Cannabis mantém a vida do meu filho, diz mãe de criança baiana com epilepsia
Porque a maconha salva vidas. Não tenho outra resposta, disse, taxativa, a psicóloga Marília Machado, 38 anos, quando questionada sobre as razões pelas quais ela é uma das pessoas que lutam pela regulamentação de medicamentos à base de cannabis no país.
O dia 27 de novembro é lembrado como Dia Nacional da Maconha Medicinal. Para marcar a data, nessa quarta-feira, a Associação para Pesquisa e Desenvolvimento da Cannabis Medicinal no Brasil (Cannab) organizou a Semana da Cannabis Medicinal.
Na tarde dessa quarta-feira (27), ativistas, especialistas de direito e parlamentares baianos discutiram o assunto. Entre os presentes, Marília, mãe de Vicente, 6 anos, compartilhou a história do filho. “Se ele não tivesse o medicamento, não estaria nem vivo. A cannabis mantém a vida do meu filho”, relatou a mãe. Vicente foi diagnosticado com epilepsia refratária de difícil controle e sofre com crises desde que nasceu.
“Já testamos vários medicamentos, os médicos fazem adaptação das doses, mas nenhum funcionou como o canabidiol. É um medicamento que trata e faz prevenção, controle da doença”, explica a mãe. Seu filho já chegou a ter quatro crises graves por mês que o levavam semanalmente ao hospital. Hoje, depois de dois anos usando o remédio, o garoto só tem crises que precisam de internamento em épocas pontuais quando algo anormal afeta seu sistema imunológico – como uma febre, por exemplo.
Para conseguir garantir a medicação, Marília precisou recorrer à Justiça. É que hoje, no país, a única forma legal de consumo de canabidiol é através de importação, que precisa ser autorizada pela Agência Nacional de Vigilância Sanitária (Anvisa) diante de laudo e prescrição médica.

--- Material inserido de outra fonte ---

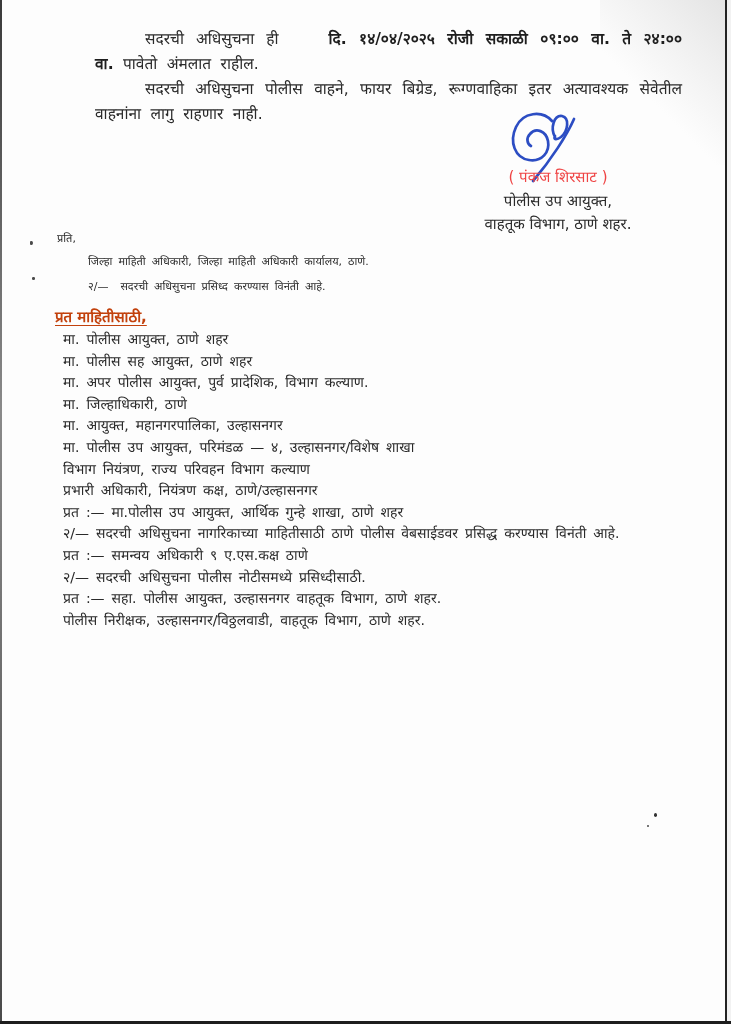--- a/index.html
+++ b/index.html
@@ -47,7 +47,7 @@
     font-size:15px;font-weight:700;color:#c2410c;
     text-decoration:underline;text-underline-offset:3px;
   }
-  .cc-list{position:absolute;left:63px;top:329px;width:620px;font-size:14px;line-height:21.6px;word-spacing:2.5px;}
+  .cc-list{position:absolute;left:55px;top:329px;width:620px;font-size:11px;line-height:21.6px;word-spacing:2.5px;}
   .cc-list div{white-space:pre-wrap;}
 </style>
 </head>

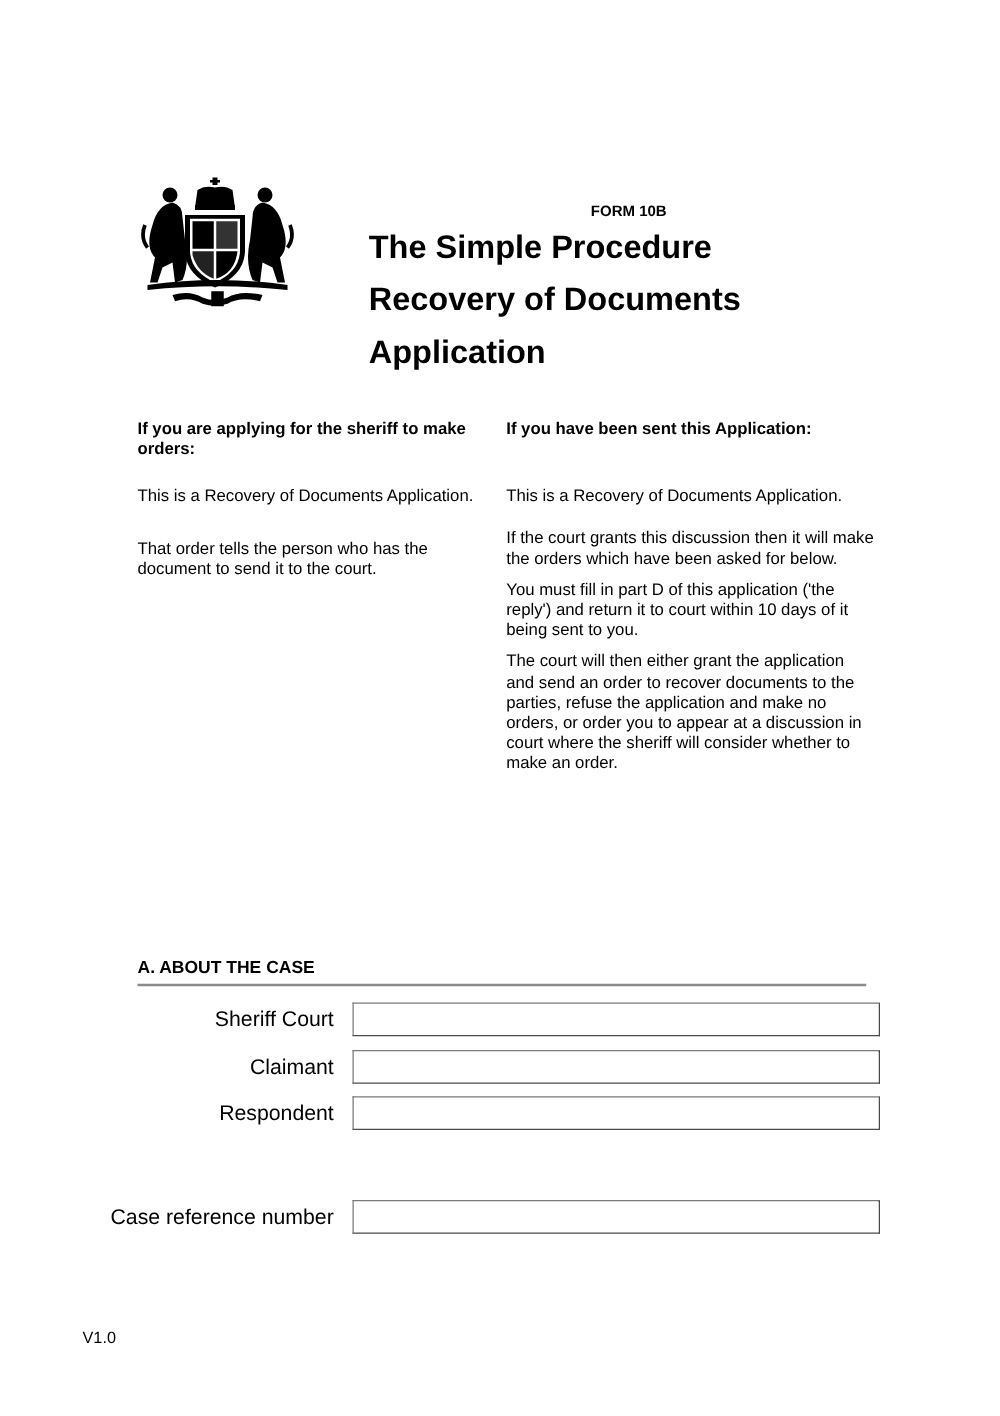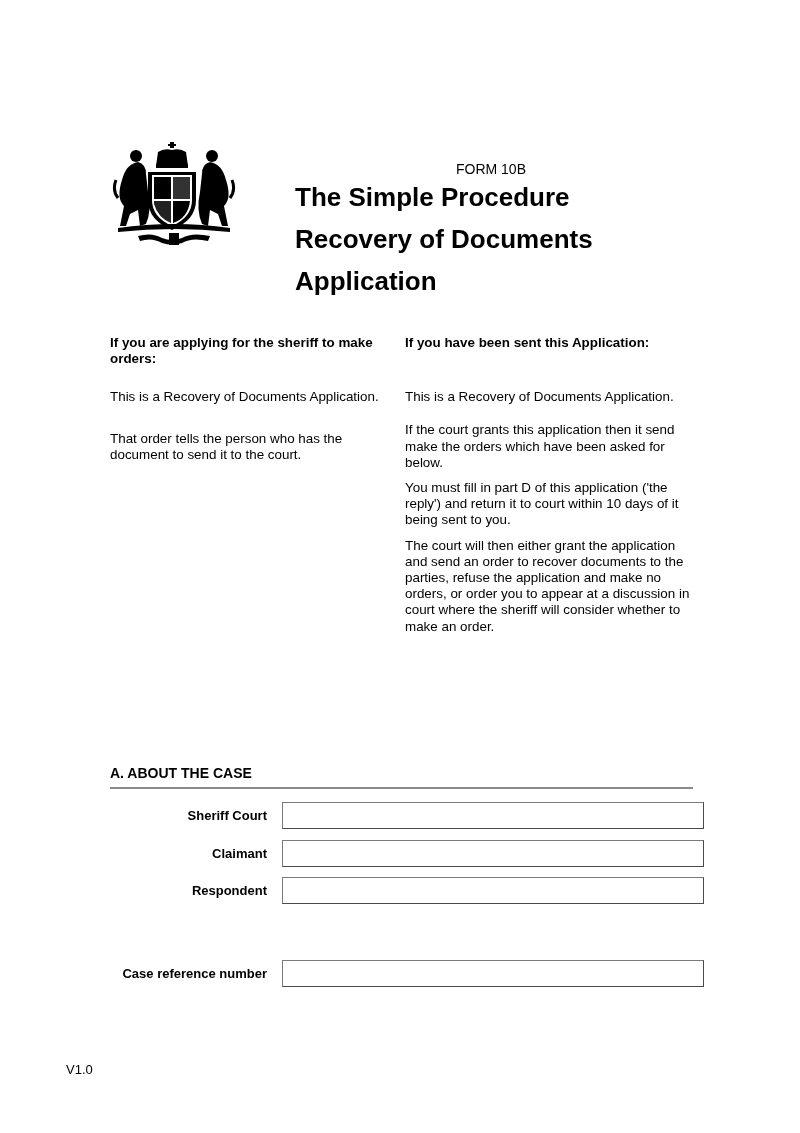--- a/index.html
+++ b/index.html
@@ -7,8 +7,8 @@
            font-family: "Liberation Sans", sans-serif; color: #000; }
     .abs { position: absolute; }
     .crest { left: 112px; top: 140px; width: 124px; height: 106px; }
-    .form-num { left: 300px; width: 382px; top: 160px; text-align: center;
-                font-weight: normal; font-size: 14px; line-height: 18px; }
+    .form-num { left: 312px; width: 382px; top: 160px; text-align: center;
+                font-weight: bold; font-size: 12px; line-height: 18px; }
     .title { left: 295px; width: 392px; top: 176px; text-align: left;
              font-weight: bold; font-size: 26px; line-height: 42px; }
     .col { font-size: 13.4px; line-height: 16.2px; }

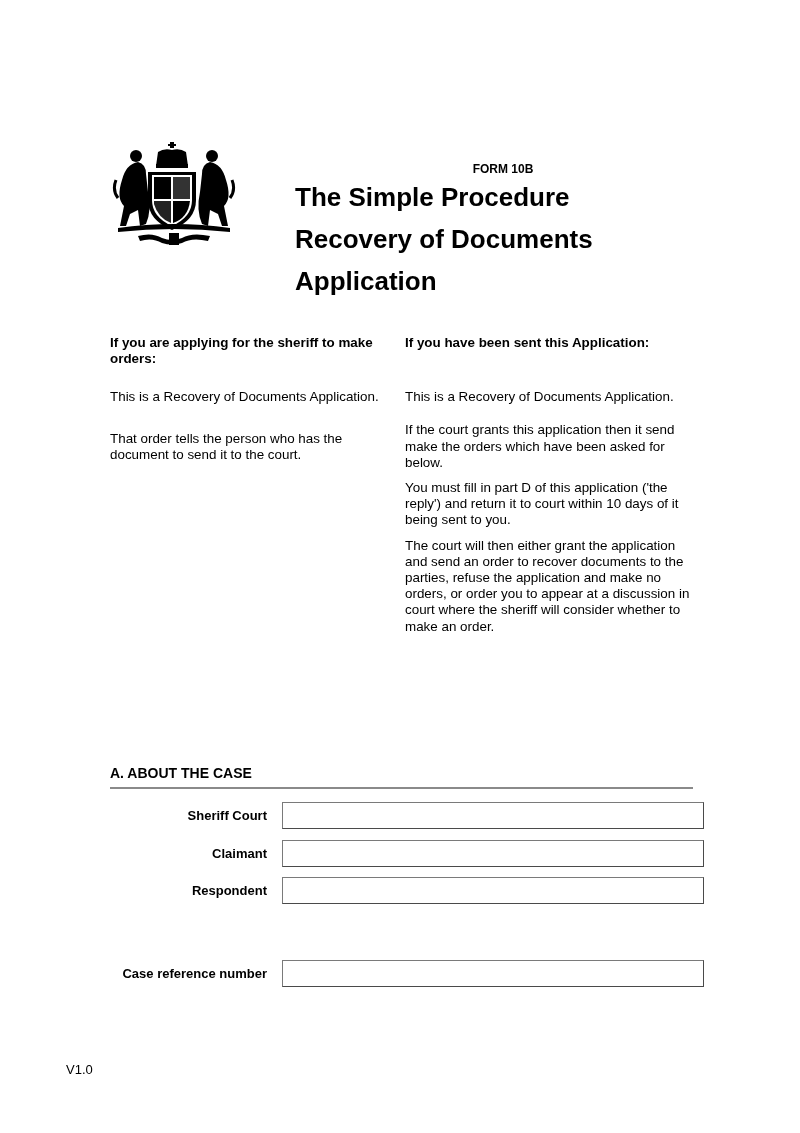--- a/index.html
+++ b/index.html
@@ -76,7 +76,7 @@
 <div class="abs col col-right">
   <h3>If you have been sent this Application:</h3>
   <p style="margin-top:38px">This is a Recovery of Documents Application.</p>
-  <p style="margin-top:17px">If the court grants this application then it send make the orders which have been asked for below.</p>
+  <p style="margin-top:17px">If the court grants this discussion then it will make the orders which have been asked for below.</p>
   <p style="margin-top:9px">You must fill in part D of this application ('the reply') and return it to court within 10 days of it being sent to you.</p>
   <p style="margin-top:9px">The court will then either grant the application and send an order to recover documents to the parties, refuse the application and make no orders, or order you to appear at a discussion in court where the sheriff will consider whether to make an order.</p>
 </div>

Cada frasco de 100 ml da droga custa cerca de R$ 3 mil, quando convertida a moeda e adicionados os custos com o transporte internacional. No caso de Vicente, são necessários quase dois frascos por mês. “Se não tivesse conseguido as remessas na Justiça, não teria como arcar com esses custos”, declara Marília, que já teve medicamentos pagos por município, estado e união, sempre por ordem judicial.
Para todos
“A legislação brasileira só atende quem tem poder aquisitivo. Nossa presença aqui é para buscar essa regulamentação, para que o medicamento possa ser produzido e distribuído no Brasil, pelo SUS”, afirma Leandro Stelitano, fundador e presidente da Cannab – associação em atividade há dois anos.
A Cannab montou uma programação que contará, ainda, com um ato público pela vida, que acontecerá nessa sexta-feira (29), no Farol da Barra. No sábado, um mutirão de atendimento médico gratuito acontece na Fundação de Neurologia. “Hoje estamos aqui para unir forças, essa não é uma causa de direita ou esquerda, é suprapartidária. Um projeto de lei como esse é de extrema importância. Precisamos unir os parlamentares e fazer um grupo de trabalho para discutir o tema”, defende Stelitano.
Atrasados
Quem já discute o tema há anos é o antropólogo e ativista Sérgio Vidal. Estudando o assunto desde 2001, ele destaca a importância do evento. “É muito válido porque marca a discussão do tema, o esforço e a vontade de se discutir o tema na casa. Apesar de ser um pouco frustrante, porque o Brasil está muito atrasado nesse debate, é necessário”, avalia.
Sérgio explica as razões pelas quais entende que a discussão do tema no Brasil está andando devagar. “Já temos muitos estudos e comprovações mostrando a eficiência do medicamento. Em outros países já estão discutindo os termos dessa regulamentação e aqui a gente ainda discute se vai regulamentar”, esclarece o estudioso.
Apesar da análise, ele reconhece a importância do momento. “Foi importante ouvir as mães. Geralmente só ouvimos especialistas, cientistas. Mas é preciso ouvir também a voz dessas mães, dar voz a esses atores principais da causa”, conta ele, que é, também, membro da Associação Brasileira de Cultivo Terapêutico.